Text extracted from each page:
- Opening Delimiter -
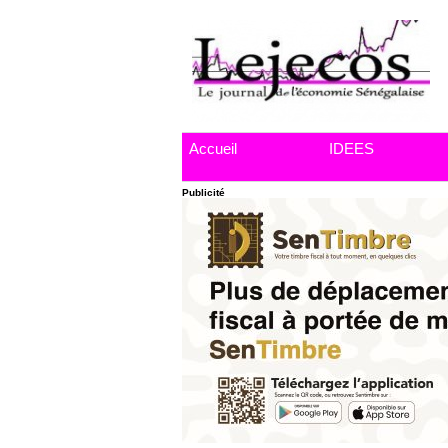
Accueil
IDEES
Publicité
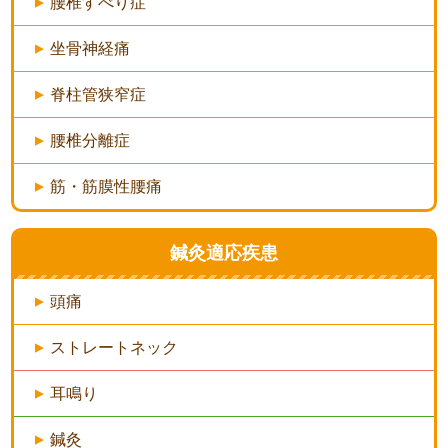
腰椎すべり症
坐骨神経痛
脊柱管狭窄症
腰椎分離症
筋・筋膜性腰痛
鍼灸適応疾患
頭痛
ストレートネック
耳鳴り
鍼灸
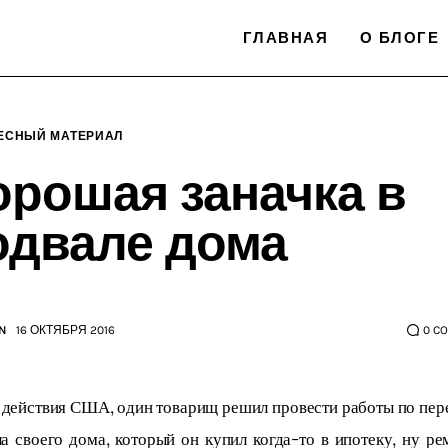
ГЛАВНАЯ
О БЛОГЕ
ЕСНЫЙ МАТЕРИАЛ
орошая заначка в
одвале дома
N
16 ОКТЯБРЯ 2016
0
C
действия США, один товарищ решил провести работы по пер
а своего дома, который он купил когда-то в ипотеку, ну ре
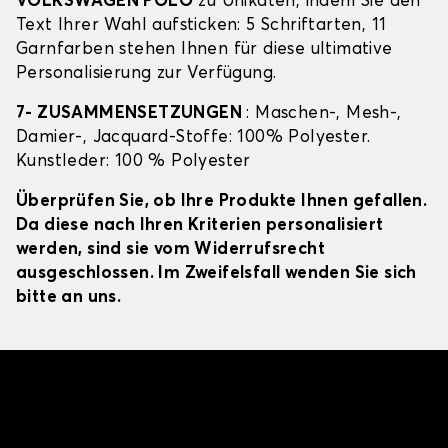
VOLKSWAGEN POLO
zu Unikaten, indem Sie den
Text Ihrer Wahl aufsticken: 5 Schriftarten, 11
Garnfarben stehen Ihnen für diese ultimative
Personalisierung zur Verfügung.
7- ZUSAMMENSETZUNGEN
: Maschen-, Mesh-,
Damier-, Jacquard-Stoffe: 100% Polyester.
Kunstleder: 100 % Polyester
Überprüfen Sie, ob Ihre Produkte Ihnen gefallen.
Da diese nach Ihren Kriterien personalisiert
werden, sind sie vom Widerrufsrecht
ausgeschlossen. Im Zweifelsfall wenden Sie sich
bitte an uns.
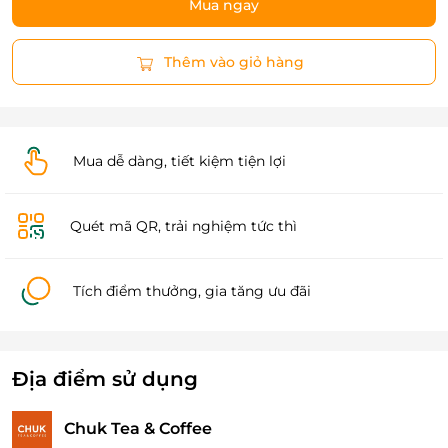
Mua ngay
Thêm vào giỏ hàng
Mua dễ dàng, tiết kiệm tiện lợi
Quét mã QR, trải nghiệm tức thì
Tích điểm thưởng, gia tăng ưu đãi
Địa điểm sử dụng
Chuk Tea & Coffee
- Closing Delimiter -
DESCRIPTION OF THE TASK:
Copy every line of text in the data above word for word, leaving out the pictures.

EXERCISE SOLUTION:
Accueil
IDEES
Publicité
腰椎すべり症
坐骨神経痛
脊柱管狭窄症
腰椎分離症
筋・筋膜性腰痛
鍼灸適応疾患
頭痛
ストレートネック
耳鳴り
鍼灸
ГЛАВНАЯ
О БЛОГЕ
ЕСНЫЙ МАТЕРИАЛ
орошая заначка в
одвале дома
N
16 ОКТЯБРЯ 2016
0
C
действия США, один товарищ решил провести работы по пер
а своего дома, который он купил когда-то в ипотеку, ну ре
VOLKSWAGEN POLO
zu Unikaten, indem Sie den
Text Ihrer Wahl aufsticken: 5 Schriftarten, 11
Garnfarben stehen Ihnen für diese ultimative
Personalisierung zur Verfügung.
7- ZUSAMMENSETZUNGEN
: Maschen-, Mesh-,
Damier-, Jacquard-Stoffe: 100% Polyester.
Kunstleder: 100 % Polyester
Überprüfen Sie, ob Ihre Produkte Ihnen gefallen.
Da diese nach Ihren Kriterien personalisiert
werden, sind sie vom Widerrufsrecht
ausgeschlossen. Im Zweifelsfall wenden Sie sich
bitte an uns.
Mua ngay
Thêm vào giỏ hàng
Mua dễ dàng, tiết kiệm tiện lợi
Quét mã QR, trải nghiệm tức thì
Tích điểm thưởng, gia tăng ưu đãi
Địa điểm sử dụng
Chuk Tea & Coffee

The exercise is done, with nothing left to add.